Don’t get me wrong. Bubbles are something investors need to be careful with. You can make money on the way up but lose it all on the way down. I’ve done that. It hurts.
So at USV, we are careful to invest early in cycles and get defensive later in the cycle and take profits when they are available. If anything, I think we have been too conservative in this regard.
However, as I pointed out in a conversation with my colleagues yesterday, bubbles are a necessary part of any technology cycle, large or small.
Carlota Perez talks about this in her seminal book on technology cycles, Technological Revolutions and Financial Capital: The Dynamics of Bubbles and Golden Ages.
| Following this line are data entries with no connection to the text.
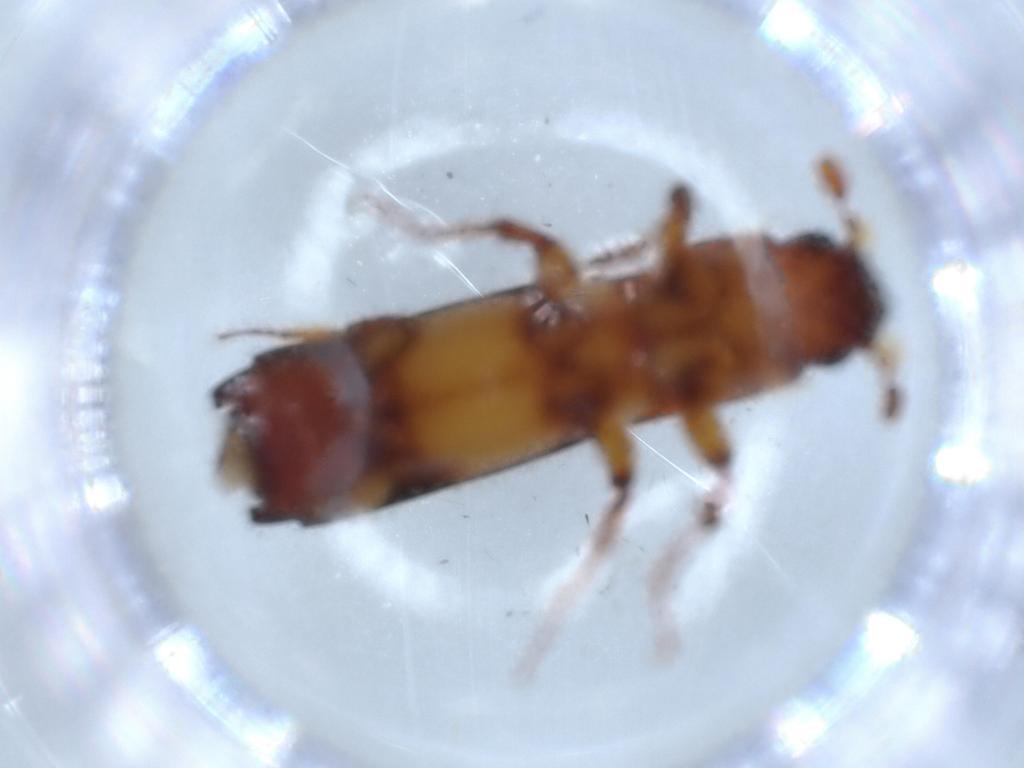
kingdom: Animalia
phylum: Arthropoda
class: Insecta
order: Coleoptera
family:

But maybe the best thing written on this topic is my friend Tom Evslin‘s blog post from January 2005, when the investment world was just waking up to the fact that the Internet bubble wasn’t the end of things, but just the beginning. I particularly love how he ends that post:
Historically, the results of bubbles have usually been more empowerment for more people. Historically, bubbles have provided an explosion of funds which blasted away the entrenchments of an old oligarchy not only to the benefit of entrepreneurs but also to the benefit of consumers in general. Think of the constantly falling price of transportation and communication.
If we should find a way to stop bubbles, if we were to put the genie of irrational exuberance back in the bottle, the winners will be whoever are the incumbents at the time and the losers will be all those who could benefit from another great breakthrough in infrastructure like railroads, canals and the Internet.
Bring on the next bubble. And invest in it at your own risk. I will.